Task requirements:
Only lines holding the word "tank" are wanted from the records; copy all of them.

Data records:
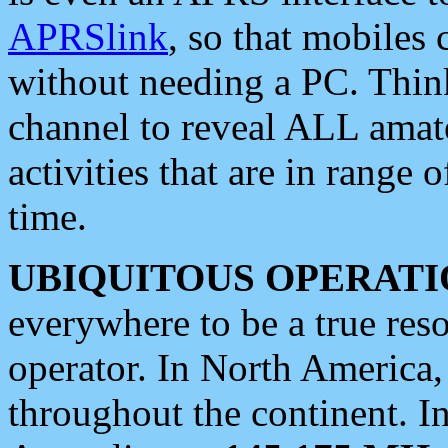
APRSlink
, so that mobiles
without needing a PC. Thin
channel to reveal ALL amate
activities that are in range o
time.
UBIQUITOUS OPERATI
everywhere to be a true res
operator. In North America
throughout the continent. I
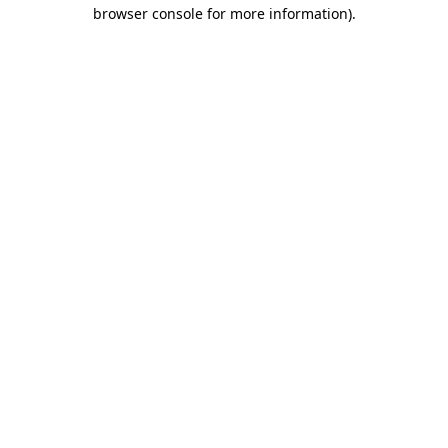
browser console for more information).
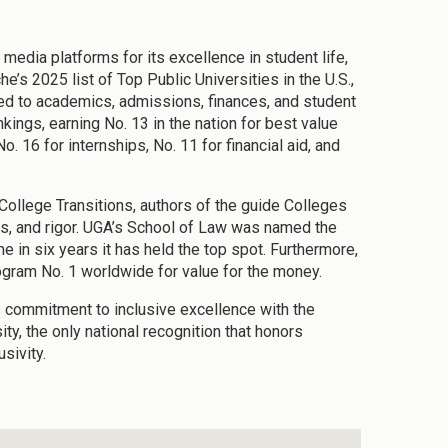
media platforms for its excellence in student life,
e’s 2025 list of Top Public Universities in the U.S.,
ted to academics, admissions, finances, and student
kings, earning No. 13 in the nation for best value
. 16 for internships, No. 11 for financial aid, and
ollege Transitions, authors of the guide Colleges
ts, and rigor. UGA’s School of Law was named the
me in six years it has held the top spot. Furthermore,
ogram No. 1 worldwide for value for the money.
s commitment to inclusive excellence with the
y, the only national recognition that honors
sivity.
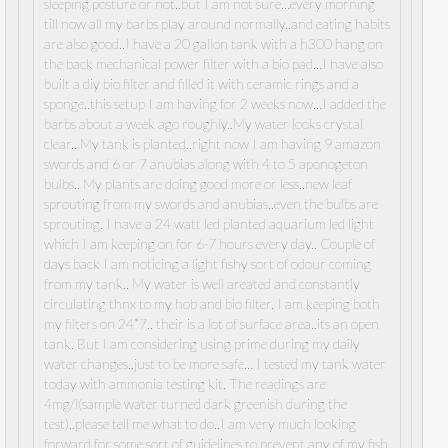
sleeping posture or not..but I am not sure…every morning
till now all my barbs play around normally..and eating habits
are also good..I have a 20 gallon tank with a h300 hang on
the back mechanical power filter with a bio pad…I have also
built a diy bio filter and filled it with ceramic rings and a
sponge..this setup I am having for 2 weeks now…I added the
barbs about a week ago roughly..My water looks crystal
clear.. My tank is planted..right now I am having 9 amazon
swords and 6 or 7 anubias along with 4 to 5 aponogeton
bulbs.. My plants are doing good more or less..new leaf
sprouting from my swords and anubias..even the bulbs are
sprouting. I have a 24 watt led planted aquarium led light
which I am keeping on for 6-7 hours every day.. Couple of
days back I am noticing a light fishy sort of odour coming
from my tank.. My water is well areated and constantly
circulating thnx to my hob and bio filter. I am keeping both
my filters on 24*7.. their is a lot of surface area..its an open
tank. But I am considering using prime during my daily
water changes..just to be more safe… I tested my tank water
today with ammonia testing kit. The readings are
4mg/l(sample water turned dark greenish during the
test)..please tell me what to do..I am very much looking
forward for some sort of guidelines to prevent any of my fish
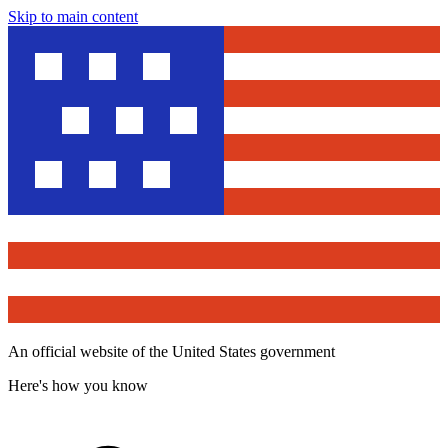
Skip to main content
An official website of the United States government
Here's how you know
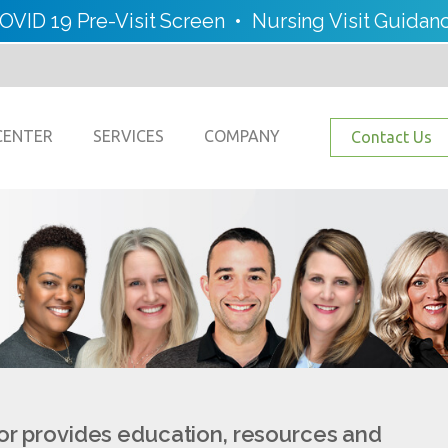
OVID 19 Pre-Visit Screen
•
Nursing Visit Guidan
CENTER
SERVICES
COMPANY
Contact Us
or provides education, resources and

Worked solution:
are also good..I have a 20 gallon tank with a h300 hang on
clear.. My tank is planted..right now I am having 9 amazon
from my tank.. My water is well areated and constantly
tank. But I am considering using prime during my daily
water changes..just to be more safe… I tested my tank water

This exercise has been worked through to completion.